Saturday, April 17, 2010

Farm Fresh Poached Eggs

After watching the movie Julie & Julia (not reading Mastering the Art of French Cooking) one fact sticks in my head: the key to poached eggs is freshness. A pot of simmering water is needed and gentle stirring, but the true key to making the perfect poached egg is freshness.

A hen typically lays one egg at the same time everyday and at 10 am every morning my lovely Chicken Nugget is kind enough to lay me one large brown egg. Today I collected that egg, brought it into the house and made the most perfect poached egg I've ever seen or tasted. Perfectly held together with thick whites and when cut open the bright orange yolk is still gooey and full of flavor. It is necessary to boil a fresh egg longer because it is denser and takes a minute longer to cook, but you easily get that perfect, still liquid yolk with a hint of firmness on the outside edge.

Fresh eggs have bright orange yolks, thick clear whites and when boiled the whole thing sticks together. BFL (Before Farm Life) I can remember struggling to make a good poached egg, not the perfect poached egg, but a good one and never quite succeeded. My poached eggs would be stringy and the whites would leave a thick film on the water and the pot. The yolk was a pale yellow turning quickly to stone in the boiling water while the whites were thin with no adhesion. I always blamed myself for the poor poached eggs and even went so far as to buy a poacher; which is a tray that sits on top of the boiling water and forces the eggs to stay together. It's all a farce! You don't need a poacher, there's no special swirling method, no preferred boiling point, no unique water, it doesn't matter how you crack it or if you crack it into a bowl first: it's all in the egg.

After I ate my egg and returned to the kitchen to clean up I found the water in the pot perfectly clear. You wouldn't know that I'd just poached an egg. I still washed the pot, but it wasn't a struggle to scrub and rinse and scourer the dried bits of egg white. Also, with the fresh egg it doesn't fall apart the instant it leaves the shell. The egg wants to stay together as the orange yolk sits high and proud on top of its  throne of tenacious whites.

Some people worry that farm eggs aren't commercially produced and therefore not safe to eat. I have never gotten sick from eating a single egg from Nugget. I have a super sensitive tummy that does not take well to drinking the tap water from Port Colborne, so if there was a hint of something unseemly in these eggs my body would have given me the message loud and clear.

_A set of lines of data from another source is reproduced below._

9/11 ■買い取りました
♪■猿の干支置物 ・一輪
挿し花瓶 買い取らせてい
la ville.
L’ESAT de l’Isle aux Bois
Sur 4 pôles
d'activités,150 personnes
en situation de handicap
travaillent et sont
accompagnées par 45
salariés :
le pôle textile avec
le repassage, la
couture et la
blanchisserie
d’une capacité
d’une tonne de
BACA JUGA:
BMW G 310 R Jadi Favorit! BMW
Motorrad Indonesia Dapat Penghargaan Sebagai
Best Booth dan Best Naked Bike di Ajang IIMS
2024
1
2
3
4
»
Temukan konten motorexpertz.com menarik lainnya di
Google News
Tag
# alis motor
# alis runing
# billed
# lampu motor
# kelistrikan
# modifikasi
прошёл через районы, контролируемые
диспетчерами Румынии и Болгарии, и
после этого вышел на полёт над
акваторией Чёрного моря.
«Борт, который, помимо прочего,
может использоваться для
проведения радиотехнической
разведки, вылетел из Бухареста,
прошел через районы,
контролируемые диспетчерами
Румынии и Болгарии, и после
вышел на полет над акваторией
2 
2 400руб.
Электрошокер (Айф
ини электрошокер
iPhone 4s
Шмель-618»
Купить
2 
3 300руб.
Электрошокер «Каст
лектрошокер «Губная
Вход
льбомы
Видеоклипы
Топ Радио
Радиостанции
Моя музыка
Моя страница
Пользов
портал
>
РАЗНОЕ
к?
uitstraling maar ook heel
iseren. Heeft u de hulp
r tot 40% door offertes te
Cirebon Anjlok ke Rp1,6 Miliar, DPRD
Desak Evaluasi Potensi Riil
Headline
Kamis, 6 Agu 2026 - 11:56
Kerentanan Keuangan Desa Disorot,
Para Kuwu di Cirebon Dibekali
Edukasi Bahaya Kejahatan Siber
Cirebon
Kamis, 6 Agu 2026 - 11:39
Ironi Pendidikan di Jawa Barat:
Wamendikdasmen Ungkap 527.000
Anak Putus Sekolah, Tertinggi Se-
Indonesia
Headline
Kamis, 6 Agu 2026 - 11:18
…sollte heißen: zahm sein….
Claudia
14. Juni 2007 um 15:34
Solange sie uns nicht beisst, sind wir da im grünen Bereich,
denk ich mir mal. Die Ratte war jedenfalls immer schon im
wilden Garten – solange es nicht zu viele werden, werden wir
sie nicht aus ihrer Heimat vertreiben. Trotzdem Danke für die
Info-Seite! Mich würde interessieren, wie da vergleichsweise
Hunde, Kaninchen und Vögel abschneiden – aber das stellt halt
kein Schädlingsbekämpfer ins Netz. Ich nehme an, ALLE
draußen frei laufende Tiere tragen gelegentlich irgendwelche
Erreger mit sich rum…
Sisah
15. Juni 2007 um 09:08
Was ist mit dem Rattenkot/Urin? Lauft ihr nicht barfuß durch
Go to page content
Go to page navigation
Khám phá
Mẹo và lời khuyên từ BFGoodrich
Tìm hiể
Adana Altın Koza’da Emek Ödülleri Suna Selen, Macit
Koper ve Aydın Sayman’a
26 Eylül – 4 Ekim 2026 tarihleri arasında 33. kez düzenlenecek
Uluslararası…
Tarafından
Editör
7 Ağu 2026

Farm eggs are fresh. That's all. If the chicken is kept in a clean area the eggs will be clean too. The only time there is poop on the eggs is when it happens after the egg is laid. Nugget lays her eggs in the clean fresh straw in the bottom of the bunny hutch and each egg is clean and fresh. I've never pulled an egg out dirty, because Nugget is free range and doesn't spend all her time sitting in the same place eating and laying. She's a social butterfly who enjoys all day outdoor adventures, long walks with her friends and breakfast served everyday on the patio.

Today I reached a lifelong goal. Today is the day I made the perfect poached egg and I couldn't have done it without my friendly, faithful and devoted Chicken Nugget. Of all the things Nugget has taught me her eggs have taught me a little more.

2 comments:

Chris said...

Yum! All I can think about now is how good a farm-fresh poached egg on an English muffin would taste right now.

Anonymous said...

I went out to feed this morning and I caught her in the act of laying. I guess she lays at 8am not 10! I just like to sleep in.